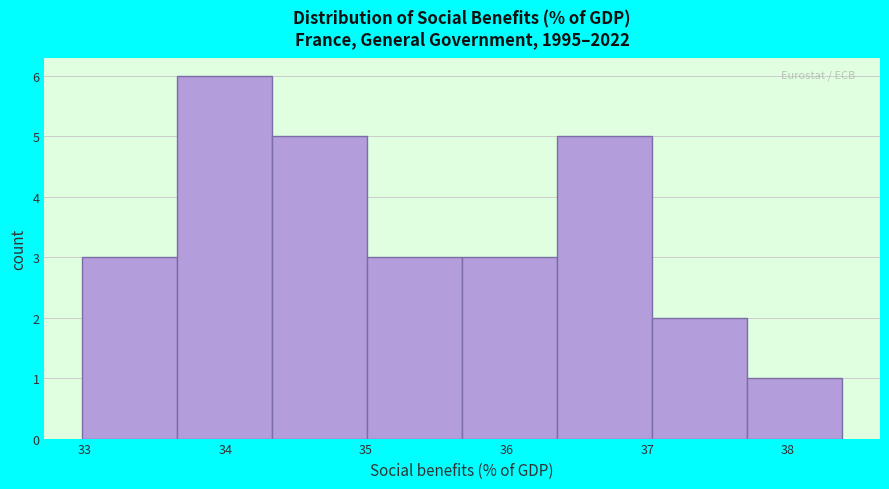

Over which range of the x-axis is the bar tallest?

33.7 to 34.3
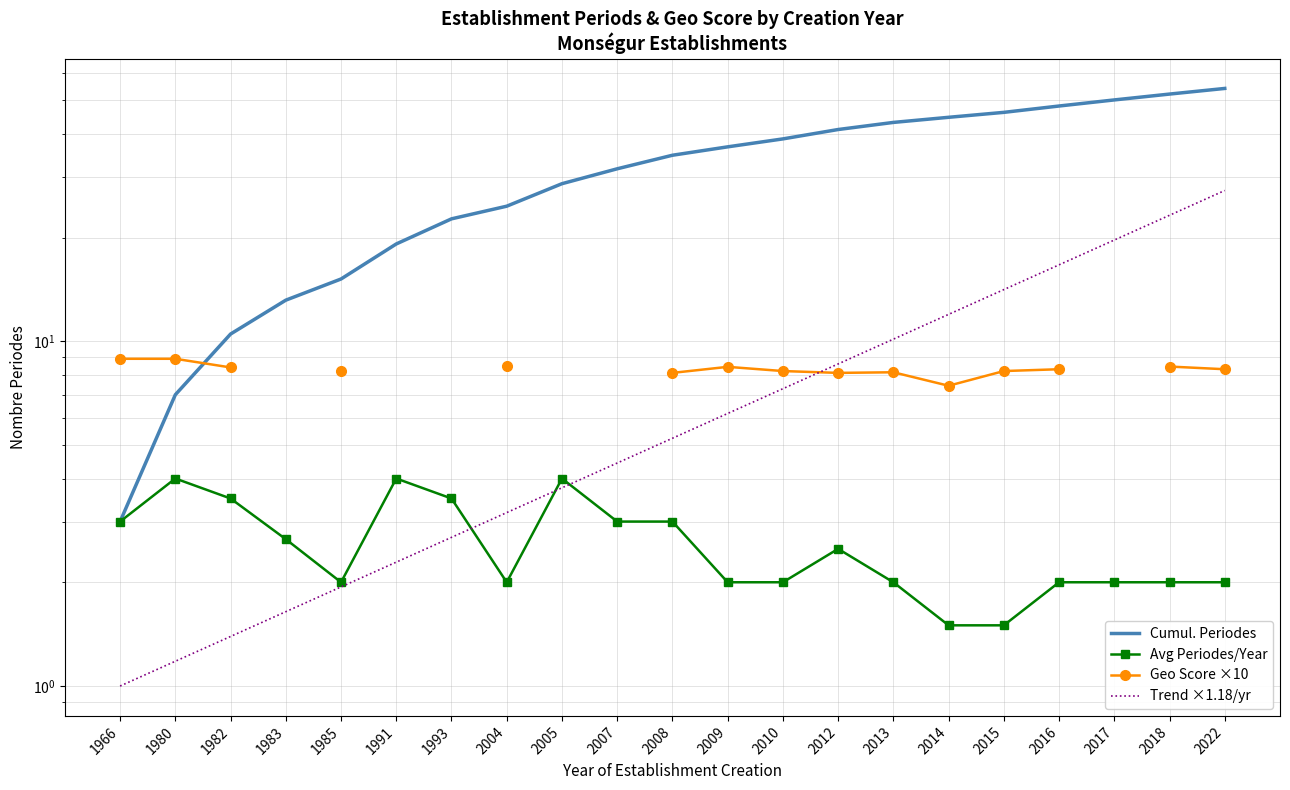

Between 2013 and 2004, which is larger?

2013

---

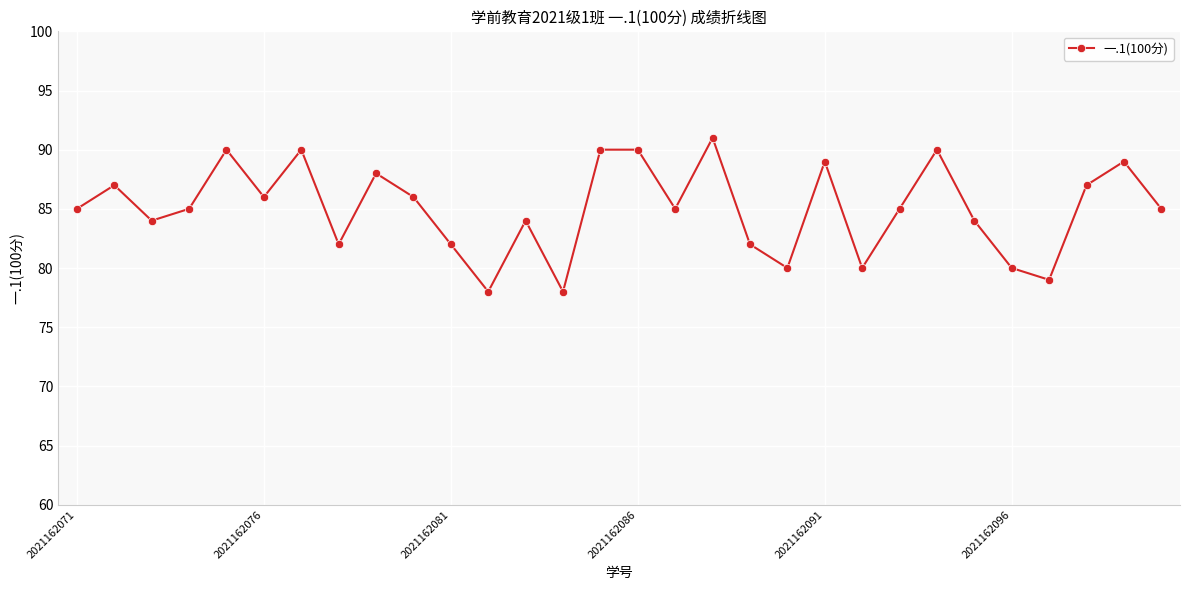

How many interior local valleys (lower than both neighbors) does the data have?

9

**WORK TO BE COMPLETED**: Arrange the listing as a Markdown table with columns "Row" and "Listing line," starting at the line containing "Over which range" and ending at the line containing "Between 2013 and 2004, which is larger?", both included. Omit blank lines and pictures.

**COMPLETED TASK**:
| Row | Listing line |
|---|---|
| 1 | Over which range of the x-axis is the bar tallest? |
| 2 | 33.7 to 34.3 |
| 3 | Between 2013 and 2004, which is larger? |